Fears of mass job cuts as the furlough scheme closed have not so far materialised, government figures have suggested.
The number of redundancies proposed by employers in September was almost the lowest on record, according to Insolvency Service data, despite concerns from unions and business groups that the withdrawal of the furlough scheme on 30 September would spark job cuts.
In September, 204 employers informed the government about plans to make 13,836 redundancies.
This was a slight increase in the figure recorded in August 2021, when 201 employers planned to cull 12,687 jobs, but well below the peak of job losses seen in summer 2020.
However, the true number of redundancies made is likely to be different, as only employers who plan cut 20 or more jobs are obliged to inform the Insolvency Service.

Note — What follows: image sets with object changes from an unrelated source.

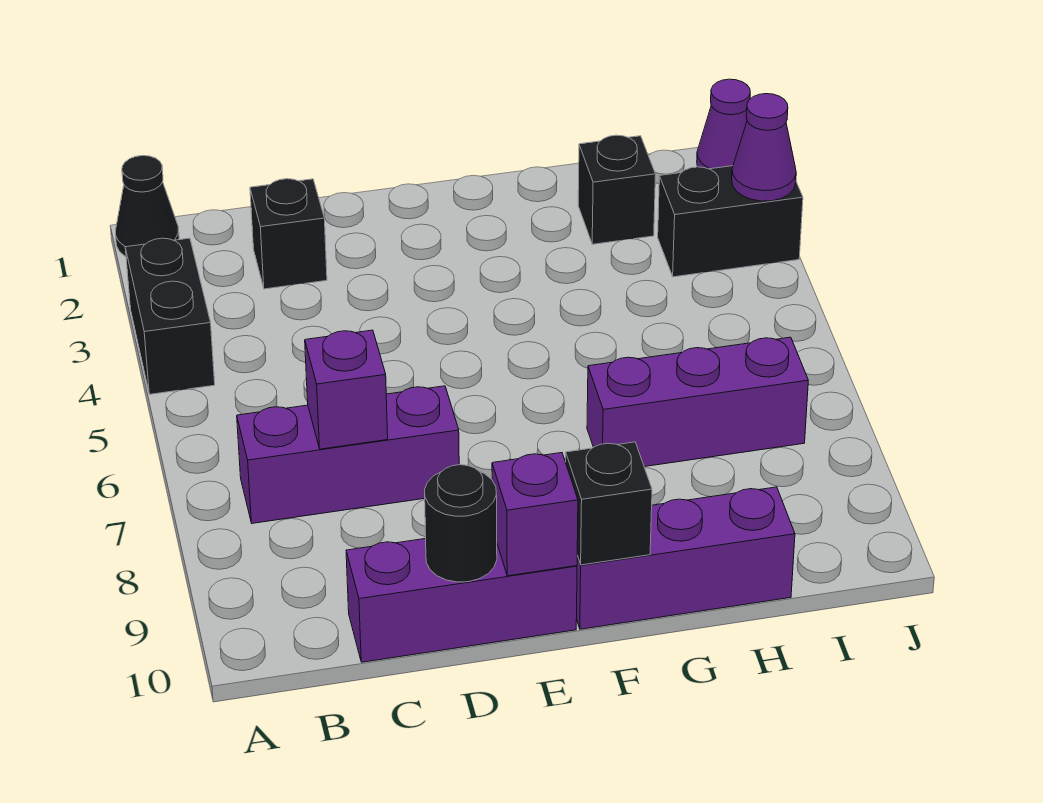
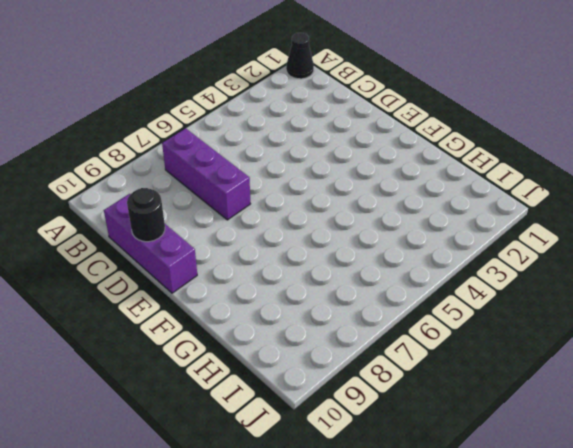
none -> black brick A3:A4 level 1
none -> black brick C2 level 1
none -> purple brick F10:H10 level 1

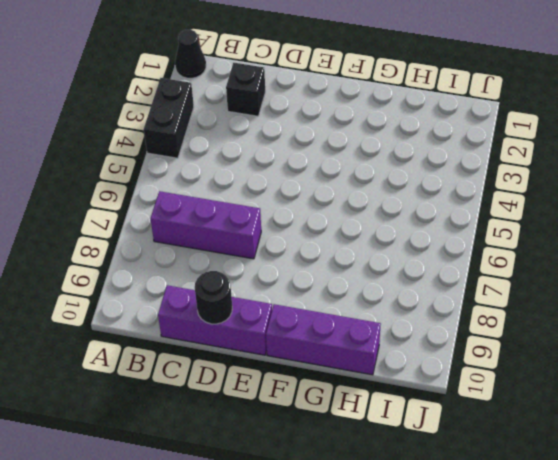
none -> purple brick G7:I7 level 1
none -> black brick H2 level 1
none -> black brick I3:J3 level 1

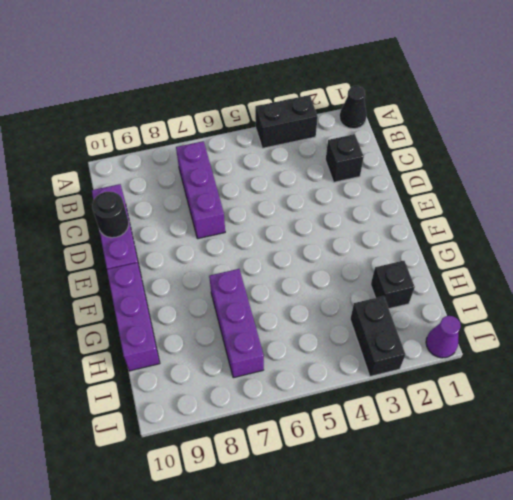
none -> purple brick C7 level 2
none -> purple brick E10 level 2
none -> black brick F10 level 2

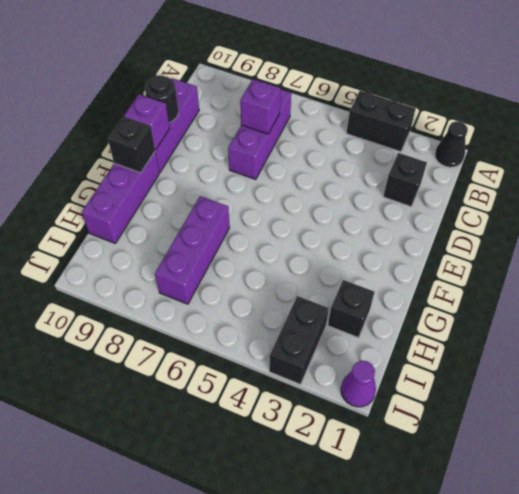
none -> purple cone J3 level 2

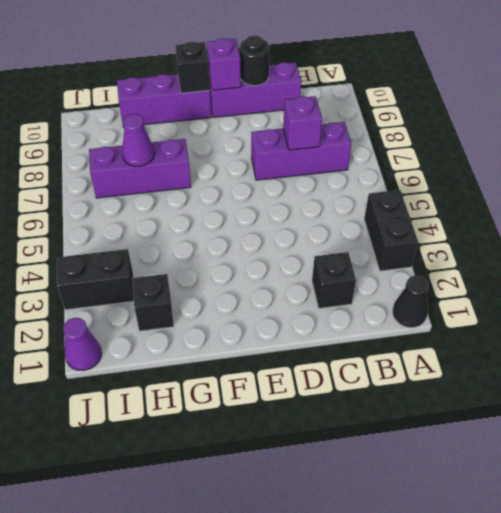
purple cone H7 level 2 -> purple cone J3 level 2

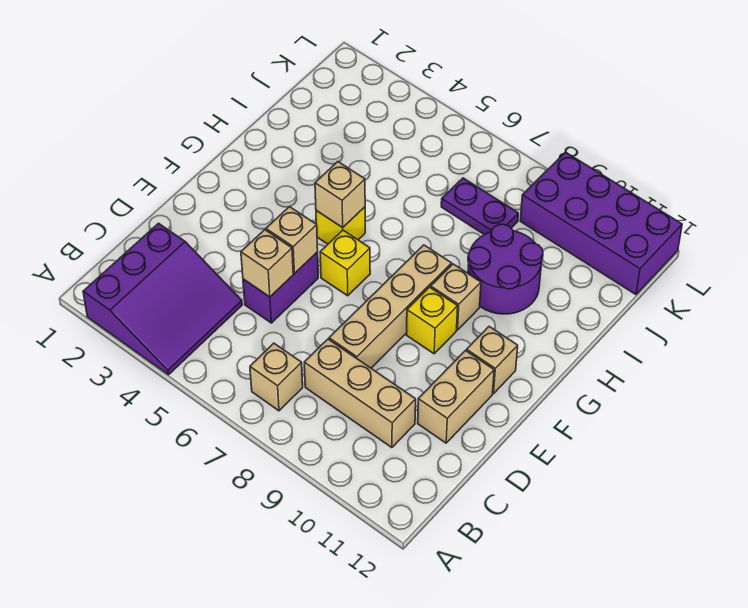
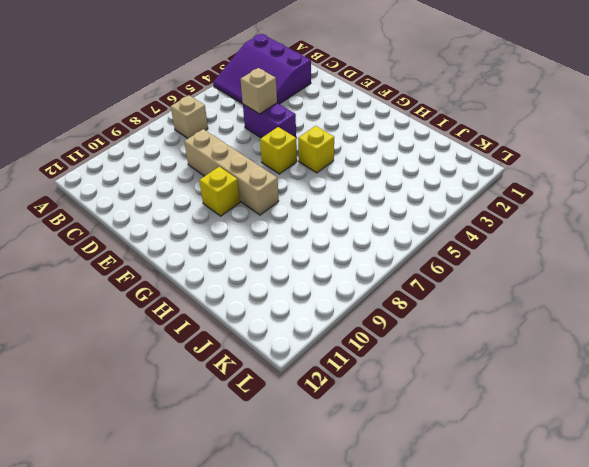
none -> tan brick C8:C10 level 1
none -> tan brick D11:E11 level 1
none -> tan brick F11 level 1

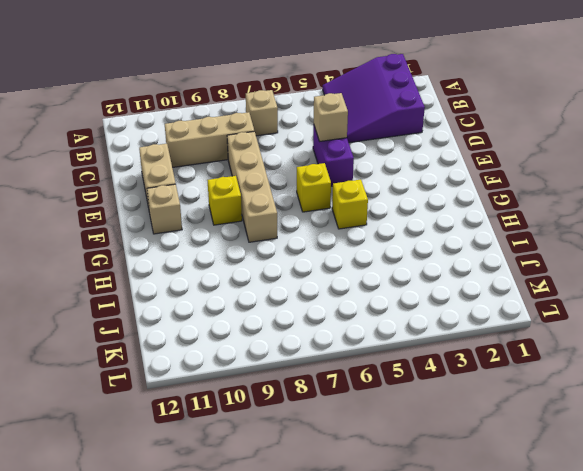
none -> tan brick G9 level 1
none -> purple round brick H9:I10 level 1
none -> purple plate J7:J8 level 1

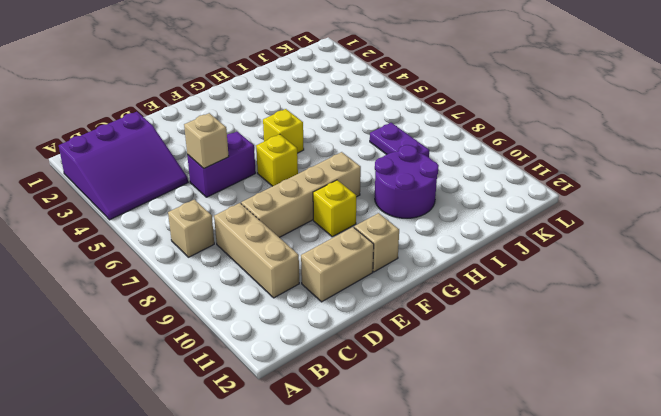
none -> tan brick G9 level 1
none -> purple brick K9:L12 level 1
none -> tan brick E5 level 2

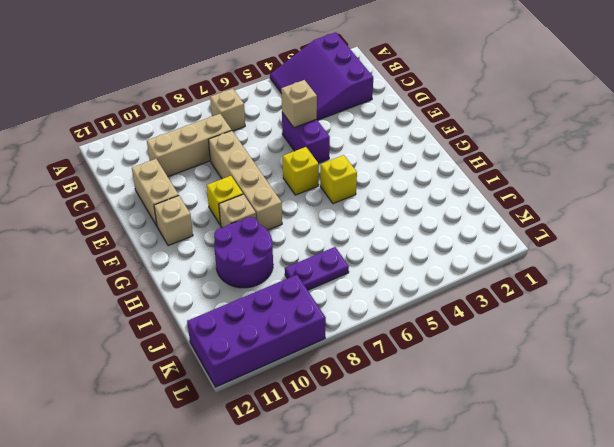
none -> tan brick E5 level 2
none -> tan brick G5 level 2

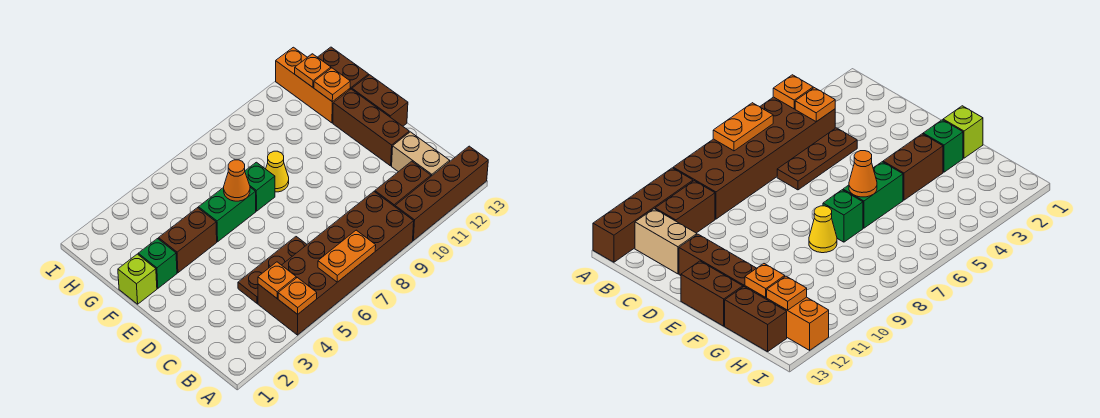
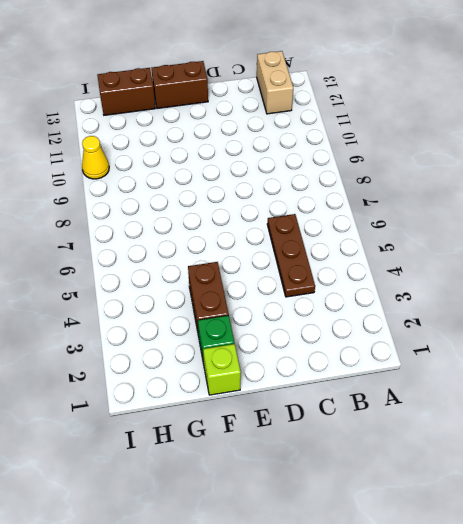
tan brick B12:B13 level 1 -> tan brick B12:C12 level 1
yellow cone I10 level 1 -> yellow cone F8 level 1
none -> brown brick A4:B9 level 1
none -> brown brick A10:A13 level 1
none -> brown brick B10:B11 level 1

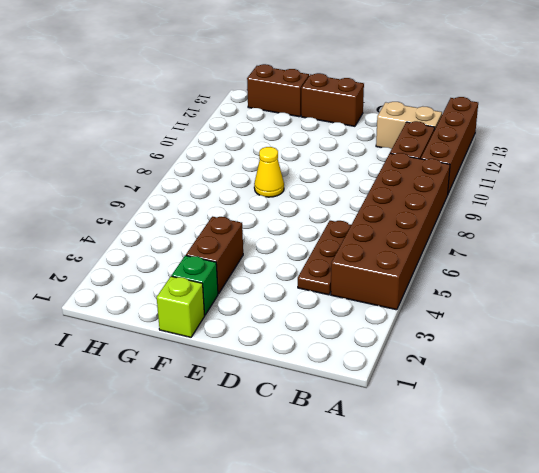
none -> brown brick D12:F12 level 1
none -> green brick F5:F6 level 1
none -> green brick F7 level 1

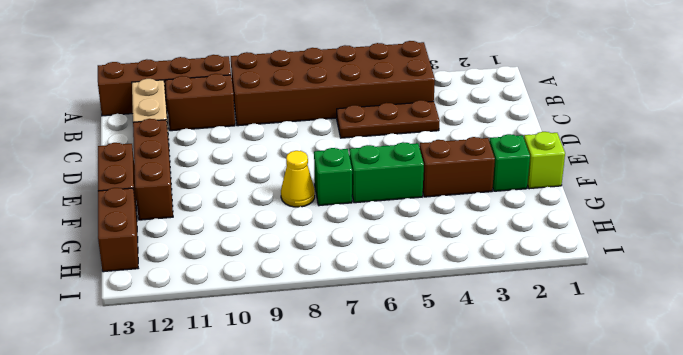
none -> orange brick G12:I12 level 1
none -> orange plate A4 level 2
none -> orange plate A6:A7 level 2

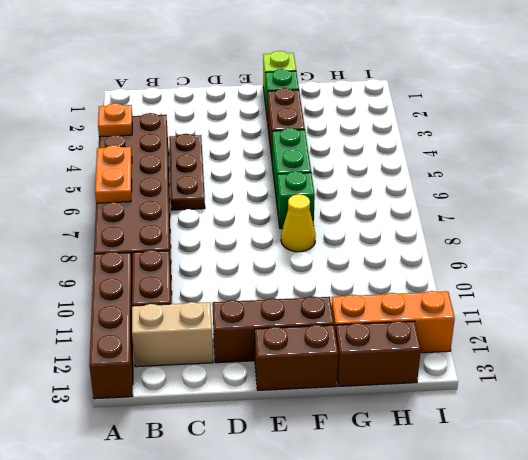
none -> orange plate B4 level 2
none -> orange cone F6 level 2
none -> orange plate G12 level 2

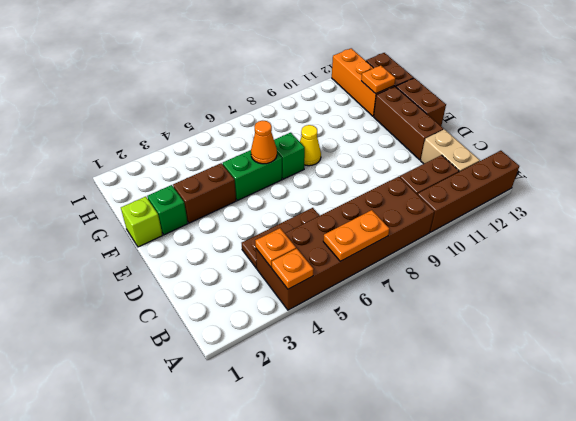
none -> orange plate H12 level 2

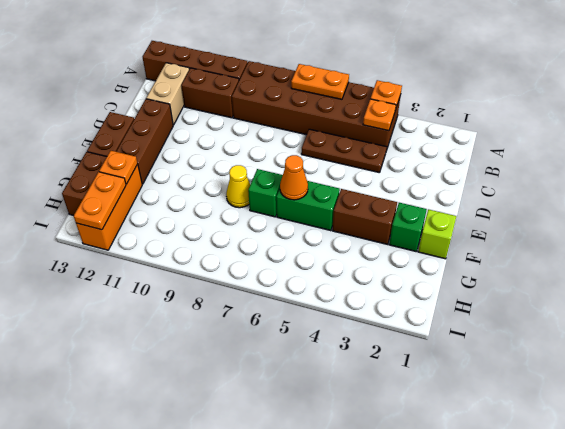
orange plate H12:I12 level 2 -> orange plate H12 level 2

Employers are required to notify the government department at least 30 days before the first dismissal where 20 to 99 redundancies are proposed, and at least 45 days before the first dismissal where 100 or more redundancies are proposed.
They must submit an HR1 form to the Insolvency Service, informing it about how many staff they are consulting with about potential redundancy.
Tony Wilson, director of the Institute of Employment Studies, told the BBC that the worst period for job losses during the pandemic was “well and truly behind us” because estimates of actual redundancies and online searches related to redundancy were both lower than before Covid-19 hit.
Trade unions including Community, CWU, GMB, Prospect, Unite and Usdaw told the BBC they had not received news of any major redundancies among their members since the furlough scheme was withdrawn.
Last week the Office for National Statistics revealed that one in four employees had been furloughed at some point since March 2019. Roughly one million people remained on furlough as the scheme ended.
Eight per cent of people who have been furloughed were no longer employed in the three months to June 2021.